- _Task details_: Reproduce, character for character, everything in the entries below from the line containing "pose: elev=57.8 azim=8.9 roll=102.8 dist=1.07" down to the line containing "Dot at: (302, 273)", with both of those lines included.

Source data
◆ ◆ ◆ ◆

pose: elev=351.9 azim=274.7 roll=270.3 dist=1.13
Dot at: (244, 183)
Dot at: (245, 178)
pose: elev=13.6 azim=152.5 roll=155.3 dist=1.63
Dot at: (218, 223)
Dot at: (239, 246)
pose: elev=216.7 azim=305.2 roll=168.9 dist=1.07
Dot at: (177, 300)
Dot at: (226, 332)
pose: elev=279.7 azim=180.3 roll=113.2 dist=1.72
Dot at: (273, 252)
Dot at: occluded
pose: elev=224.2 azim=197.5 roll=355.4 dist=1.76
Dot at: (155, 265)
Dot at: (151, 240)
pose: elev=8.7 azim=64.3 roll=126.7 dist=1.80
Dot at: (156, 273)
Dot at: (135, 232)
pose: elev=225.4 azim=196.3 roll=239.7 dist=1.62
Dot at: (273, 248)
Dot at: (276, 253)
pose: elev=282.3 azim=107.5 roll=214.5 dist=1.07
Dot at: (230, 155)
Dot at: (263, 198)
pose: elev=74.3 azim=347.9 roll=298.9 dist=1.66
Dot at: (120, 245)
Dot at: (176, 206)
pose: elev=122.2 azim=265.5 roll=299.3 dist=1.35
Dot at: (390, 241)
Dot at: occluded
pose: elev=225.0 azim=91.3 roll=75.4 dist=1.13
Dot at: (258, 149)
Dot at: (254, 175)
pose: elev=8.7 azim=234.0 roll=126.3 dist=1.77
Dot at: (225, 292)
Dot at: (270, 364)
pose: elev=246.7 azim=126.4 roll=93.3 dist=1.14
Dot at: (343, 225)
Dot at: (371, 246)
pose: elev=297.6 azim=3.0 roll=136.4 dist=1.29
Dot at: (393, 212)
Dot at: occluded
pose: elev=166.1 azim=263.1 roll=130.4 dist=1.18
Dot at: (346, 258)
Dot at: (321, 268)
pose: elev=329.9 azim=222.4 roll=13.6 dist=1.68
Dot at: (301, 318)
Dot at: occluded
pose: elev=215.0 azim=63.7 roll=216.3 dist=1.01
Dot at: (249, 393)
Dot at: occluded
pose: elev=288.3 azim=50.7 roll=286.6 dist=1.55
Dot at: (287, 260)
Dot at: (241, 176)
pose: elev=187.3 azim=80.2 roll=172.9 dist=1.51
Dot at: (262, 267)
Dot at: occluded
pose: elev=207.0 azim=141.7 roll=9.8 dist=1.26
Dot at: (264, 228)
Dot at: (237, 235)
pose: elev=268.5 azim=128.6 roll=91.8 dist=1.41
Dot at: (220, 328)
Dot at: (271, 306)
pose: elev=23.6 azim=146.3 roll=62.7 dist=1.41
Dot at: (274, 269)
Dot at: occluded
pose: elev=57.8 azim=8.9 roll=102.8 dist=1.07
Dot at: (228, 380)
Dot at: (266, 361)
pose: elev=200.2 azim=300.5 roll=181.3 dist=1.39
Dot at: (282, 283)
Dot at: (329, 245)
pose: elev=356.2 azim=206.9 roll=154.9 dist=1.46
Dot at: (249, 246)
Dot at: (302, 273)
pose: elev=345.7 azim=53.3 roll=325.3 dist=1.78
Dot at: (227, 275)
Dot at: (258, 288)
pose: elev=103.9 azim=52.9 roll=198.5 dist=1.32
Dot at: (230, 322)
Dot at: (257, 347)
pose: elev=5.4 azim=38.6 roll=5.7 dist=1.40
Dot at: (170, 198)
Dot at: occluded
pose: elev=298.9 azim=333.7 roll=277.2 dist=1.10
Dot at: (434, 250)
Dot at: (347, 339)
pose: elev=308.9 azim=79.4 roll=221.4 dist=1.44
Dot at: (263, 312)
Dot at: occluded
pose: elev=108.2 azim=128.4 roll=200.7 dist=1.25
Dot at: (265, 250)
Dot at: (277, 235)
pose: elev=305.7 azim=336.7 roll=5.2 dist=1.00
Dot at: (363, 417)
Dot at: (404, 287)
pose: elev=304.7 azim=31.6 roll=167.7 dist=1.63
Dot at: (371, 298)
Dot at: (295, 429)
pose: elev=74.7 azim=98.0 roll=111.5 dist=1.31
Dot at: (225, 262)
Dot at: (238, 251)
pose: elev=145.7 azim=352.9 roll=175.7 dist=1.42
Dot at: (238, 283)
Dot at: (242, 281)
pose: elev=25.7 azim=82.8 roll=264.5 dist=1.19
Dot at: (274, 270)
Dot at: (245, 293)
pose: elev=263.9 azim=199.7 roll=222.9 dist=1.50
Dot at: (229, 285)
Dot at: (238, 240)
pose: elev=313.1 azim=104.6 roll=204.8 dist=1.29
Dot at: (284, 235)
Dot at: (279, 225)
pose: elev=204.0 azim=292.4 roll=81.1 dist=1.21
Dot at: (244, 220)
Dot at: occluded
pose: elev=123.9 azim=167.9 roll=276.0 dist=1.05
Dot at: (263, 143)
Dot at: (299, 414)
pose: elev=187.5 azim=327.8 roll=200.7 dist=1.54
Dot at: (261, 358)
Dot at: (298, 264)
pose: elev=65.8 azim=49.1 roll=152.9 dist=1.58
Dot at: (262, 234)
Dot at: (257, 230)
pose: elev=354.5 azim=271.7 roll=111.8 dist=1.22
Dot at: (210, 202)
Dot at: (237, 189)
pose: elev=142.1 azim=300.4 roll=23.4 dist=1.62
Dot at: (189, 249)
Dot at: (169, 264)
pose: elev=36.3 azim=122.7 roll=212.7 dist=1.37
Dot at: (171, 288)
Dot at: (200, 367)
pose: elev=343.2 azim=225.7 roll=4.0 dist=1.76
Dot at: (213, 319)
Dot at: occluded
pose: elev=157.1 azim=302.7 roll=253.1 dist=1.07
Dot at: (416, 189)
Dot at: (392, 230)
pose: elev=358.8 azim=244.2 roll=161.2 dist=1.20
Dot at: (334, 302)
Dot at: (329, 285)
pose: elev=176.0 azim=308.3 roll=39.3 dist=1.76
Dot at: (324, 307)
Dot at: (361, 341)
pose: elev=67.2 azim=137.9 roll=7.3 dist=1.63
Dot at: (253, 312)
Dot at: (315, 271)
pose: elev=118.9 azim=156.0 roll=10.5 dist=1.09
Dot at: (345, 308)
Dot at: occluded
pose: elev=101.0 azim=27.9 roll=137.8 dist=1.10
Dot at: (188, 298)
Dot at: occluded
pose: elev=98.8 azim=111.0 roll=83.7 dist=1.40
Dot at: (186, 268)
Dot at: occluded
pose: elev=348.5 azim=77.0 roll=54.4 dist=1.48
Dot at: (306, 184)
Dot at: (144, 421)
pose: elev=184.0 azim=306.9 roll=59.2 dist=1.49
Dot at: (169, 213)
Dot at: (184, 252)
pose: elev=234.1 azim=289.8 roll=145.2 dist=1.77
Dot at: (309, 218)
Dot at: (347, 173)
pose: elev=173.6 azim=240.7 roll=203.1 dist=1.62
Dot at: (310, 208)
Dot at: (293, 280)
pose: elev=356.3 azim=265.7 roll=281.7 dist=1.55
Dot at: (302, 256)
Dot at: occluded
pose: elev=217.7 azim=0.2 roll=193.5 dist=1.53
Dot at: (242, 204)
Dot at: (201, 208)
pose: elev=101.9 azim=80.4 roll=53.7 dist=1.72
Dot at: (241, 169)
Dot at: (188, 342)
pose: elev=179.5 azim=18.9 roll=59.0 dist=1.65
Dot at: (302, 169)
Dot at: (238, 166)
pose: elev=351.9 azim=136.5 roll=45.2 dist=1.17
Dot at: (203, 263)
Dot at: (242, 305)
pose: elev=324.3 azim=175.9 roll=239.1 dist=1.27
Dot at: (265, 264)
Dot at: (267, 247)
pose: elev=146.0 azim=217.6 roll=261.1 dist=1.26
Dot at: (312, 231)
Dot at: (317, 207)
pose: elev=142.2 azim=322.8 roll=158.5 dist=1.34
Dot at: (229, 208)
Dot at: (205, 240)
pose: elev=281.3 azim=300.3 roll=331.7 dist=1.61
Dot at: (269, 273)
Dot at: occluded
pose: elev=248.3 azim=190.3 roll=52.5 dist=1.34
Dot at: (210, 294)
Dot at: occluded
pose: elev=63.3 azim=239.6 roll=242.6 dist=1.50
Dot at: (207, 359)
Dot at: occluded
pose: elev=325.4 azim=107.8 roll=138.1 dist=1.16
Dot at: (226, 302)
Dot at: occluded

◆ ◆ ◆ ◆

- _Complete answer_:
pose: elev=57.8 azim=8.9 roll=102.8 dist=1.07
Dot at: (228, 380)
Dot at: (266, 361)
pose: elev=200.2 azim=300.5 roll=181.3 dist=1.39
Dot at: (282, 283)
Dot at: (329, 245)
pose: elev=356.2 azim=206.9 roll=154.9 dist=1.46
Dot at: (249, 246)
Dot at: (302, 273)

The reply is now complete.